Appellant received ineffective assistance of counsel at the plea hearing where counsel was appointed during the course of the hearing and made misleading representations to the Appellant regarding sentencing. -3-

Appellant received ineffective assistance of counsel at the sentencing proceedings where counsel failed to present and [sic] mitigating witnesses or to address the court on his client's behalf.

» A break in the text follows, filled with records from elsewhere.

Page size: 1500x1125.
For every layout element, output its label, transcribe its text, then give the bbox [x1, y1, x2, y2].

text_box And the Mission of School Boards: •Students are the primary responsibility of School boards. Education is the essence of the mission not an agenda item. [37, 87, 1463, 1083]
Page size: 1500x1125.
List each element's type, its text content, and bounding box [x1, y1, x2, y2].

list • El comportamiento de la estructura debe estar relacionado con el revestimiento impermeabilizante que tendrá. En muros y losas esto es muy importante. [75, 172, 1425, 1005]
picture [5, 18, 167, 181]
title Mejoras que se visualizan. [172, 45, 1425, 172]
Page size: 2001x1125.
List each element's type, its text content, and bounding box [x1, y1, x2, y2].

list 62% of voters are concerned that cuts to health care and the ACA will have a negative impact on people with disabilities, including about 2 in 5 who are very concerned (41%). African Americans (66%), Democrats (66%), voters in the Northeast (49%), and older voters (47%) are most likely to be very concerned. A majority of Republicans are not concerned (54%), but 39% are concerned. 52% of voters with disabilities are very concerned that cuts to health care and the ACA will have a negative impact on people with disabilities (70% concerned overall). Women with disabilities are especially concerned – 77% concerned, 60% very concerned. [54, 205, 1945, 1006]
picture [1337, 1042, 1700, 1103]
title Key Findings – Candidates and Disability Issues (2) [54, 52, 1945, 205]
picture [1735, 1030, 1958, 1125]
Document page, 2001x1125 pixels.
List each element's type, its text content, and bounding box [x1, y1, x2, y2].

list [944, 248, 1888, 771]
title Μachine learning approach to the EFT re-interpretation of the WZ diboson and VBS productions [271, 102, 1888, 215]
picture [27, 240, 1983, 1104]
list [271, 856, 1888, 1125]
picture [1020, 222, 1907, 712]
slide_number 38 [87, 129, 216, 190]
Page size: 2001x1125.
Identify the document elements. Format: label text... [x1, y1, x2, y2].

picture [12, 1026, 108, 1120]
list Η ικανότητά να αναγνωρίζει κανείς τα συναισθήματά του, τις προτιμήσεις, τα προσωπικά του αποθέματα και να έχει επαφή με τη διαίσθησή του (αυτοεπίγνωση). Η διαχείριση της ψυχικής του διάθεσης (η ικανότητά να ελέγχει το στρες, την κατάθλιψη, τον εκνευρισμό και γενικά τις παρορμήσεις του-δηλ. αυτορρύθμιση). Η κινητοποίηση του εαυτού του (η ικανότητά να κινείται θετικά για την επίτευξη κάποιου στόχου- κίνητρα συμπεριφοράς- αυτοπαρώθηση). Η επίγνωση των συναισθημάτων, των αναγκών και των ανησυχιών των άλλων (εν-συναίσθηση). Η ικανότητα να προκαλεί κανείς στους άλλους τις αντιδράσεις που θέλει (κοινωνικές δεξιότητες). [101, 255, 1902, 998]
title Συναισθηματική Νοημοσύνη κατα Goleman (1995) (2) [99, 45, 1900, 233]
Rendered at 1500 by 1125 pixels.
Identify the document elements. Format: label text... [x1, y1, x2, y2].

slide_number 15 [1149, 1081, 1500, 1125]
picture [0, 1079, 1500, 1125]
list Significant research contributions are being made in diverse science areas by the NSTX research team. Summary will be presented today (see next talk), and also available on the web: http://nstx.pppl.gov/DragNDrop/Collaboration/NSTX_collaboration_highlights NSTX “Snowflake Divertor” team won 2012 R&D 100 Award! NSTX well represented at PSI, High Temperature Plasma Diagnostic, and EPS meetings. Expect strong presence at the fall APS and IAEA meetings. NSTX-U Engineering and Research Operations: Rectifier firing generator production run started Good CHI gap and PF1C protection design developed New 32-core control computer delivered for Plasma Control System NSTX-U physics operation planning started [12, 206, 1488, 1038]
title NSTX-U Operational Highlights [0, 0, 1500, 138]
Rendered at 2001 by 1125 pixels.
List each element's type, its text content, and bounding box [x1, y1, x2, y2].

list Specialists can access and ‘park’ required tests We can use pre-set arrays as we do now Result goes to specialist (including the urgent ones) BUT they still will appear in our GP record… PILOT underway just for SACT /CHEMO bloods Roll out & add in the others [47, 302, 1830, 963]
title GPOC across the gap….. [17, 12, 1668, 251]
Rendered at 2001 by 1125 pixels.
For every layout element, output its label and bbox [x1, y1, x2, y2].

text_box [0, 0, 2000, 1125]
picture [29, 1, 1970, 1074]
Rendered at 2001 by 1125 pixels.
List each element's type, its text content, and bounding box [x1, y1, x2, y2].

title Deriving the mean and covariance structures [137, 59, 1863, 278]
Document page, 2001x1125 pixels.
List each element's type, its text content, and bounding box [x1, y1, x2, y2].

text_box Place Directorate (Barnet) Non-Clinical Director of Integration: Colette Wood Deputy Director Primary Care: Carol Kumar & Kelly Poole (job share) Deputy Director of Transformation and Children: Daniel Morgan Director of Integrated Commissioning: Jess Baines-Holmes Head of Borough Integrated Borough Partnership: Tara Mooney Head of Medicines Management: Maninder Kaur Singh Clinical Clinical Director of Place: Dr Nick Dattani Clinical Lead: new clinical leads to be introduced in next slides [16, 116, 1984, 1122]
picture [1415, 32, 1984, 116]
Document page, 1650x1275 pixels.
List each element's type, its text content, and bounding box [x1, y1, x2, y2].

{¶11} To prove ineffective assistance of counsel, the defendant must satisfy a two-prong test; that counsel's performance has fallen below an objective standard of reasonable representation, and that he was prejudiced by counsel's performance. Strickland v. Washington, 466 U.S. 668, 687, 104 S.Ct. 2052, 80 L.Ed.2d 674 (1984); State v. Bradley, 42 Ohio St.3d 136, 538 N.E.2d 373 (1989), at paragraph two of the syllabus. To demonstrate prejudice, the defendant must prove that, but for counsel's errors, the result of the trial would have been different. Id., paragraph three of the syllabus. In Ohio, a properly licensed attorney is presumed to be competent and the burden is on the defendant to prove otherwise. State v. Hamblin, 37 Ohio St.3d 153, 155, 524 N.E.2d 476 (1988). {¶12} With regard to the plea proceedings, "A guilty plea waives the right to allege ineffective assistance of counsel, except to the extent the errors caused the plea to be less than knowing and voluntary." State v. Stephen, 7th Dist. No. 14 BE 0037, 2016-Ohio-4803, 2016 WL 3573240, ¶ 14, quoting State v. Huddleson, 2d Dist. No. 20653, 2005-Ohio-4029, 2005 WL 1846531, ¶ 9, citing State v. Spates, 64 Ohio St.3d 269, 595 N.E.2d 351 (1992). {¶13} Stan first argues that trial counsel was ineffective at the plea hearing because counsel had little or no time to review the file and advise Stan as to the strength of the State's case against him and what evidence could or could not be used against him in trial. {¶14} However, the trial court specifically asked Stan:

TRIAL COURT: Has Mr. Pierce reviewed everything with you, gone over all the evidence with you and answered all of your questions? -4-

THE DEFENDANT: Yes, he has.

THE COURT: Are you satisfied with his advice and competence?

THE DEFENDANT: Yes.

{¶15} Thus, counsel's performance in this regard did not cause the plea to be less than knowing and voluntary. {¶16} Stan also argues that counsel presented "false or misleading information" to him to induce his guilty plea. It appears this is wholly meritless.